Муха помалкивал, зная, что о нем уже предупредили Владигора и тот скоро явится, заинтересованный, конечно, обстоятельствами появления в его дворце гонца самого Грунлафа. Плутливый Муха, не лишенный сребролюбивых мечтаний, уже прикидывал, сколь дорого он сможет продать секрет наступления на Синегорье борейцев с союзниками, – сердце у него учащенно колотилось, когда он представлял, как предлагают ему, Мухе, важный пост при дворе ладорского князя.
В горницу вошел Владигор. Был он одет скромно, но добротно, именно по-княжески: длинная, прекрасно вышитая рубаха на поясе перетянута цветным кушаком, из-за которого торчит рукоять драгоценного кинжала. Широкие штаны из камки тщательно заправлены в низкие синие сапожки из хорошо выделанной оленины. На запястьях – кольца, на шее – узорчатая золотая гривна. Вьющиеся волосы охвачены узкой шелковой тесьмой.
Вошел – и, сложив руки на груди, вперился острым взглядом в Муху.
– Ну, кто такой, рассказывай! Я – Владигор! – начал князь, подняв руку, ибо Муха, на коленях стоя, назойливо пытался ее поцеловать.

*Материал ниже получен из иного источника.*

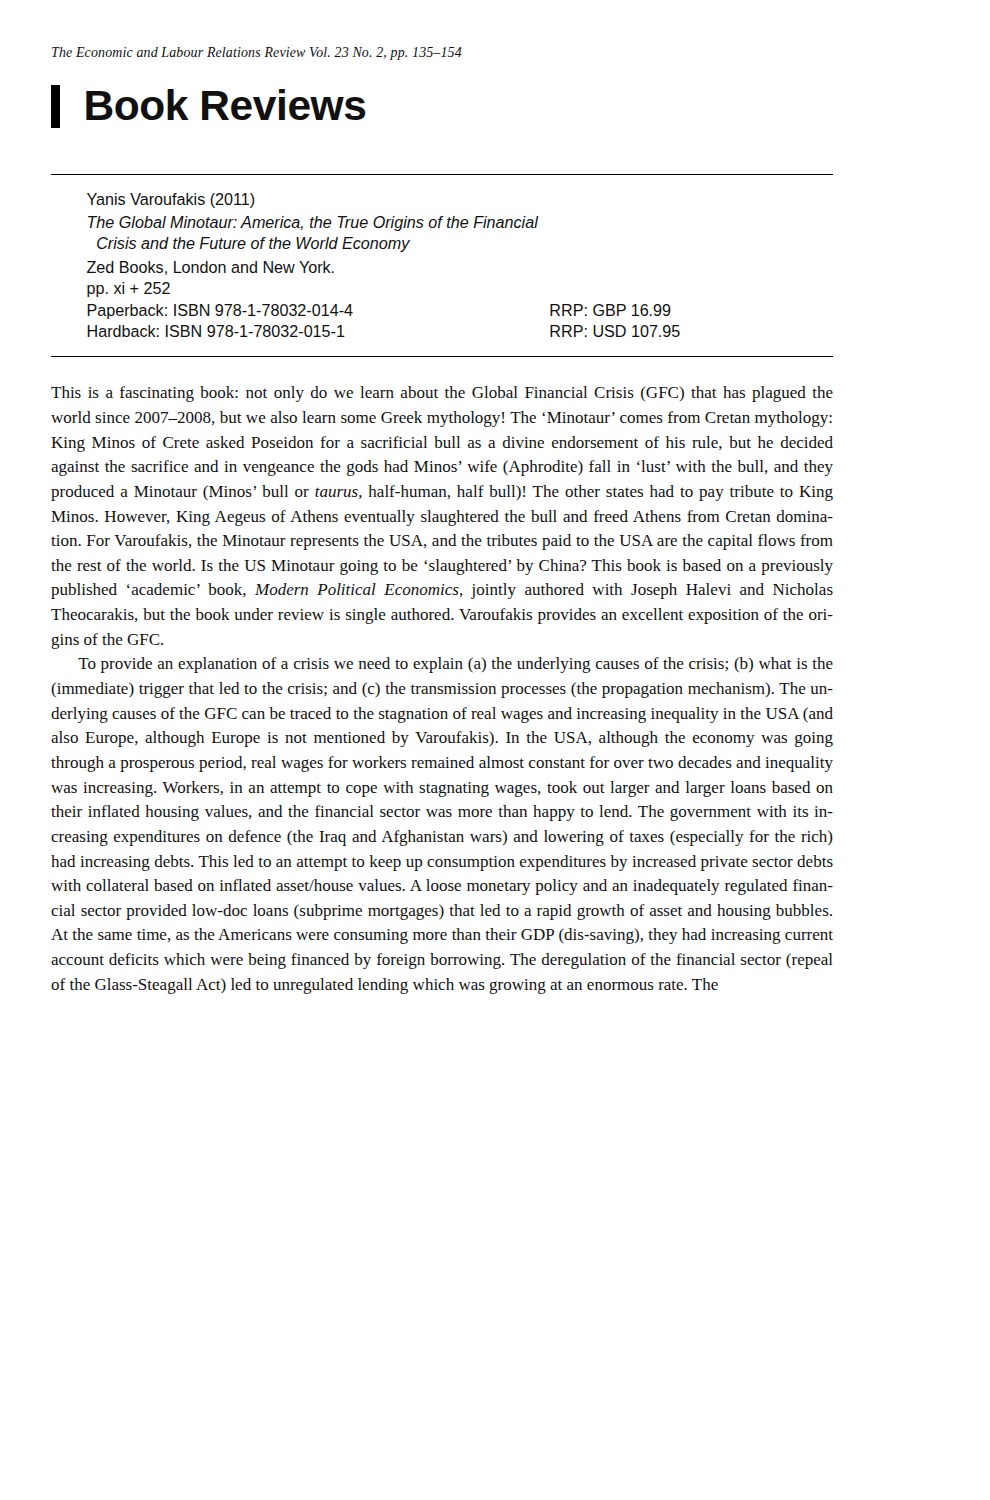The Economic and Labour Relations Review Vol. 23 No. 2, pp. 135–154
Book Reviews
Yanis Varoufakis (2011)
The Global Minotaur: America, the True Origins of the Financial Crisis and the Future of the World Economy
Zed Books, London and New York.
pp. xi + 252
| Paperback: ISBN 978-1-78032-014-4 | RRP: GBP 16.99 |
| Hardback: ISBN 978-1-78032-015-1 | RRP: USD 107.95 |
This is a fascinating book: not only do we learn about the Global Financial Crisis (GFC) that has plagued the world since 2007–2008, but we also learn some Greek mythology! The ‘Minotaur’ comes from Cretan mythology: King Minos of Crete asked Poseidon for a sacrificial bull as a divine endorsement of his rule, but he decided against the sacrifice and in vengeance the gods had Minos’ wife (Aphrodite) fall in ‘lust’ with the bull, and they produced a Minotaur (Minos’ bull or taurus, half-human, half bull)! The other states had to pay tribute to King Minos. However, King Aegeus of Athens eventually slaughtered the bull and freed Athens from Cretan domination. For Varoufakis, the Minotaur represents the USA, and the tributes paid to the USA are the capital flows from the rest of the world. Is the US Minotaur going to be ‘slaughtered’ by China? This book is based on a previously published ‘academic’ book, Modern Political Economics, jointly authored with Joseph Halevi and Nicholas Theocarakis, but the book under review is single authored. Varoufakis provides an excellent exposition of the origins of the GFC.
To provide an explanation of a crisis we need to explain (a) the underlying causes of the crisis; (b) what is the (immediate) trigger that led to the crisis; and (c) the transmission processes (the propagation mechanism). The underlying causes of the GFC can be traced to the stagnation of real wages and increasing inequality in the USA (and also Europe, although Europe is not mentioned by Varoufakis). In the USA, although the economy was going through a prosperous period, real wages for workers remained almost constant for over two decades and inequality was increasing. Workers, in an attempt to cope with stagnating wages, took out larger and larger loans based on their inflated housing values, and the financial sector was more than happy to lend. The government with its increasing expenditures on defence (the Iraq and Afghanistan wars) and lowering of taxes (especially for the rich) had increasing debts. This led to an attempt to keep up consumption expenditures by increased private sector debts with collateral based on inflated asset/house values. A loose monetary policy and an inadequately regulated financial sector provided low-doc loans (subprime mortgages) that led to a rapid growth of asset and housing bubbles. At the same time, as the Americans were consuming more than their GDP (dis-saving), they had increasing current account deficits which were being financed by foreign borrowing. The deregulation of the financial sector (repeal of the Glass-Steagall Act) led to unregulated lending which was growing at an enormous rate. The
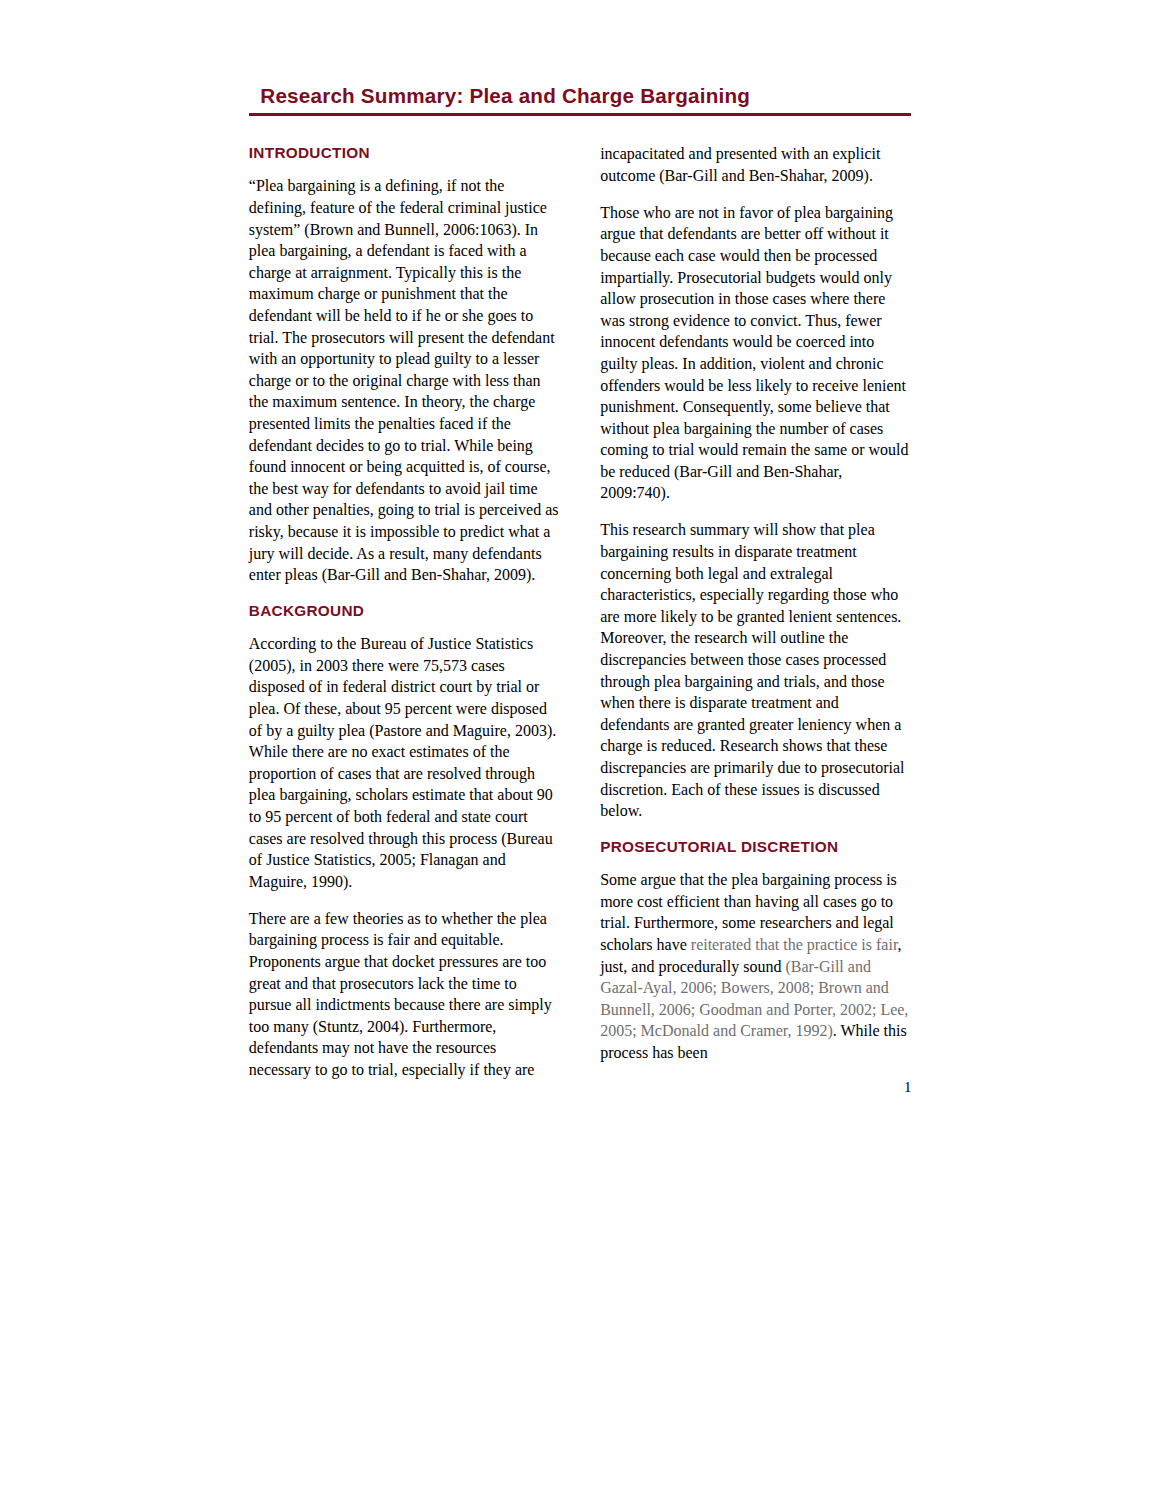Research Summary: Plea and Charge Bargaining
INTRODUCTION
“Plea bargaining is a defining, if not the defining, feature of the federal criminal justice system” (Brown and Bunnell, 2006:1063). In plea bargaining, a defendant is faced with a charge at arraignment. Typically this is the maximum charge or punishment that the defendant will be held to if he or she goes to trial. The prosecutors will present the defendant with an opportunity to plead guilty to a lesser charge or to the original charge with less than the maximum sentence. In theory, the charge presented limits the penalties faced if the defendant decides to go to trial. While being found innocent or being acquitted is, of course, the best way for defendants to avoid jail time and other penalties, going to trial is perceived as risky, because it is impossible to predict what a jury will decide. As a result, many defendants enter pleas (Bar-Gill and Ben-Shahar, 2009).
BACKGROUND
According to the Bureau of Justice Statistics (2005), in 2003 there were 75,573 cases disposed of in federal district court by trial or plea. Of these, about 95 percent were disposed of by a guilty plea (Pastore and Maguire, 2003). While there are no exact estimates of the proportion of cases that are resolved through plea bargaining, scholars estimate that about 90 to 95 percent of both federal and state court cases are resolved through this process (Bureau of Justice Statistics, 2005; Flanagan and Maguire, 1990).
There are a few theories as to whether the plea bargaining process is fair and equitable. Proponents argue that docket pressures are too great and that prosecutors lack the time to pursue all indictments because there are simply too many (Stuntz, 2004). Furthermore, defendants may not have the resources necessary to go to trial, especially if they are incapacitated and presented with an explicit outcome (Bar-Gill and Ben-Shahar, 2009).
Those who are not in favor of plea bargaining argue that defendants are better off without it because each case would then be processed impartially. Prosecutorial budgets would only allow prosecution in those cases where there was strong evidence to convict. Thus, fewer innocent defendants would be coerced into guilty pleas. In addition, violent and chronic offenders would be less likely to receive lenient punishment. Consequently, some believe that without plea bargaining the number of cases coming to trial would remain the same or would be reduced (Bar-Gill and Ben-Shahar, 2009:740).
This research summary will show that plea bargaining results in disparate treatment concerning both legal and extralegal characteristics, especially regarding those who are more likely to be granted lenient sentences. Moreover, the research will outline the discrepancies between those cases processed through plea bargaining and trials, and those when there is disparate treatment and defendants are granted greater leniency when a charge is reduced. Research shows that these discrepancies are primarily due to prosecutorial discretion. Each of these issues is discussed below.
PROSECUTORIAL DISCRETION
Some argue that the plea bargaining process is more cost efficient than having all cases go to trial. Furthermore, some researchers and legal scholars have reiterated that the practice is fair, just, and procedurally sound (Bar-Gill and Gazal-Ayal, 2006; Bowers, 2008; Brown and Bunnell, 2006; Goodman and Porter, 2002; Lee, 2005; McDonald and Cramer, 1992). While this process has been
1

Стараясь не утаить ни одной детали, Муха начал обстоятельно, хотя и скороговоркой (боялся наскучить) рассказывать Владигору о намерениях борейцев. Поведал и о своей поездке к Гилу ну, властителю гарудов, но не стал сообщать Владигору о том, что того не слишком обрадовал приказ Грунлафа явиться с войском в Пустень.
Владигор вначале слушал Муху почти равнодушно, рассеянно – видно, считал его человеком неискренним, возможно даже засланным в Ладор нарочно, – но постепенно стал все чаще задавать вопросы. Князя все больше и больше захватывал план Грунлафа.
– Что же, и к коробчакам, и к плускам князь игов засылал гонцов, призывая их к совместному походу? – спросил Владигор.
– А как же, а как же! – ликовал Муха, видя, что его рассказ не оставил князя равнодушным. – Всем гонцам он наказал говорить одни и те же слова: «Оскорблен я синегорским князем, пылаю мщеньем за гибель дочери любимой, а поэтому превратим мы Синегорье в пепелище, всех синегорцев порубим, женщин и детей рабами сделаем, а Владигора такие постигнут муки, которых еще никто не видывал в Поднебесном мире!»
Немало Муха приложил усилий, чтобы описать страдания, на которые собирался обречь Владигора его бывший тесть, – знал хитрец, что иначе трудно было бы вызвать у князя ненависть к врагу.
Когда закончил Муха свой рассказ, Владигор, сидя с поникшей головой, печально усмехнулся:
– Нет, не верю, что благородный Грунлаф, знающий к тому же, что не я причиной явился гибели Кудруны, затевает такой поход кровавый. Уверен, он вначале бы заслал посольство, честно задал бы мне вопрос: как все случилось, почему порубленными оказались во дворце ладорском его люди. Хормут, его советник, был же свидетелем всего! Нет, не верю! Начну с того, что сам поеду в Пустень к Грунлафу! Велигора, брата, с собой возьму, что натягивал с Кудруной вместе самострел, желая выстрелить в изваяние, меня изображавшее, с моим знаком родовым на груди! Да и неизвестно еще, как отозвались союзники Грунлафа на его приказ – могли и не послать свои дружины и рати! Нет, не даю я веры этому борейцу! Может быть, он поссорить меня с Грунлафом хочет, чтобы я сам стал причиной войны!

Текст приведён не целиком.